## [Recorded information]

== Segment start ==

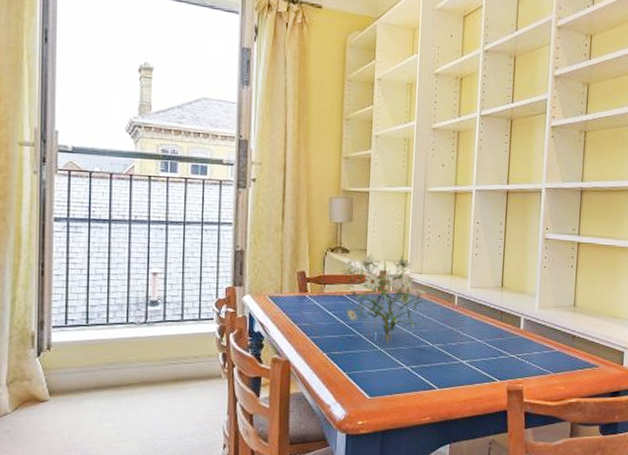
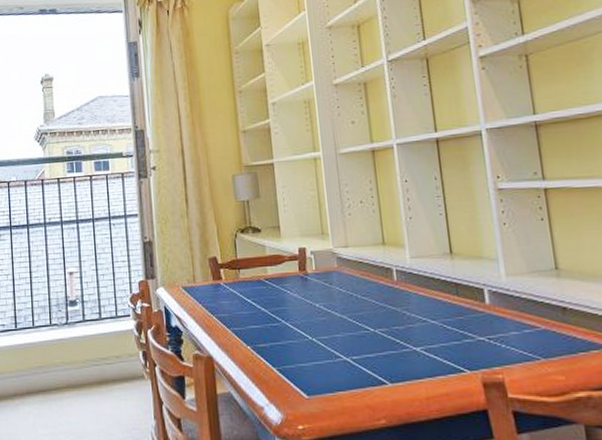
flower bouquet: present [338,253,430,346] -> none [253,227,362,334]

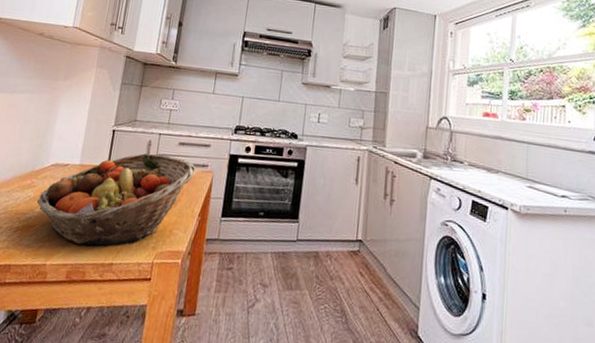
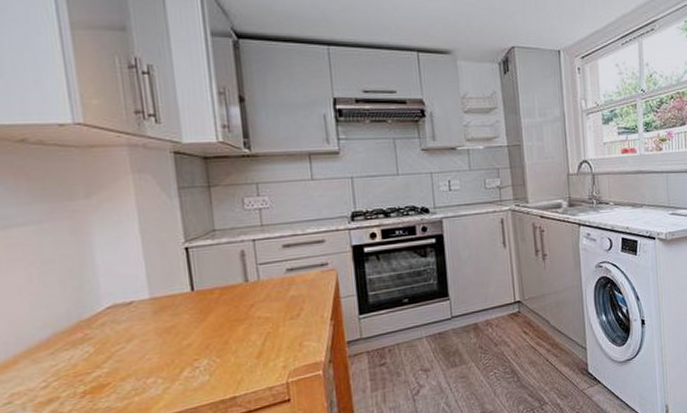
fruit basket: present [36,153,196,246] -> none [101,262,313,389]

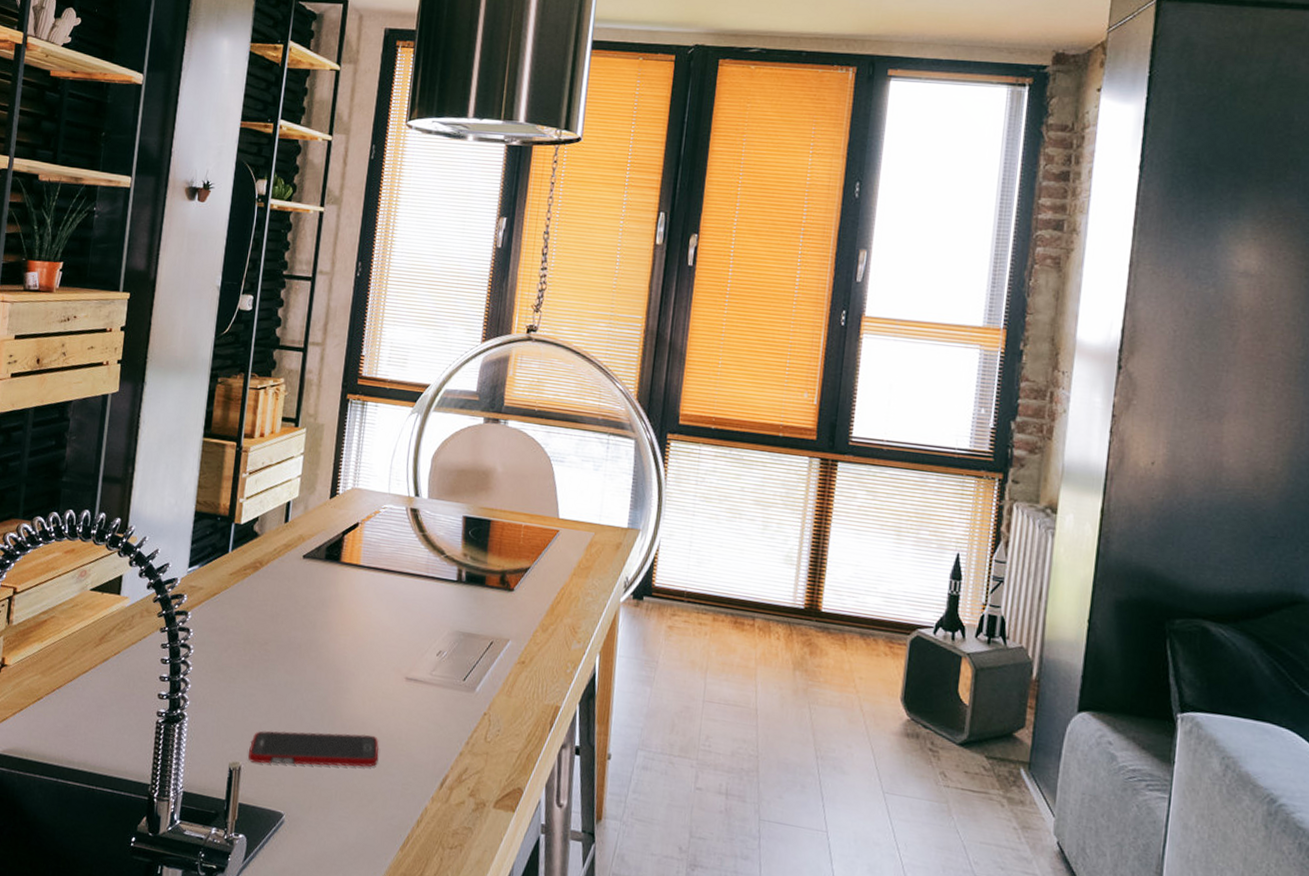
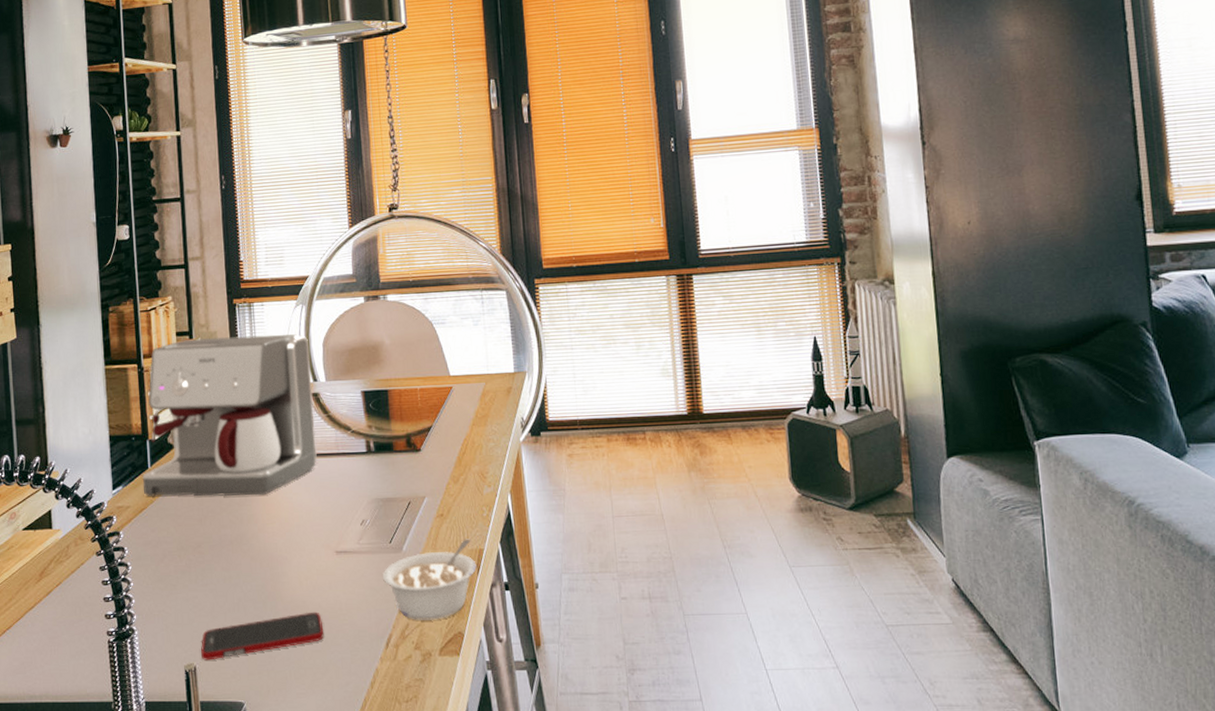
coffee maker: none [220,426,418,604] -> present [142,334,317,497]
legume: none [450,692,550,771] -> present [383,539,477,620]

== Segment end ==

## [Work item]
Any picture in the data is to be skipped, while each line is returned exactly as written.

## [Result for this task]
flower bouquet: present [338,253,430,346] -> none [253,227,362,334]

fruit basket: present [36,153,196,246] -> none [101,262,313,389]

coffee maker: none [220,426,418,604] -> present [142,334,317,497]
legume: none [450,692,550,771] -> present [383,539,477,620]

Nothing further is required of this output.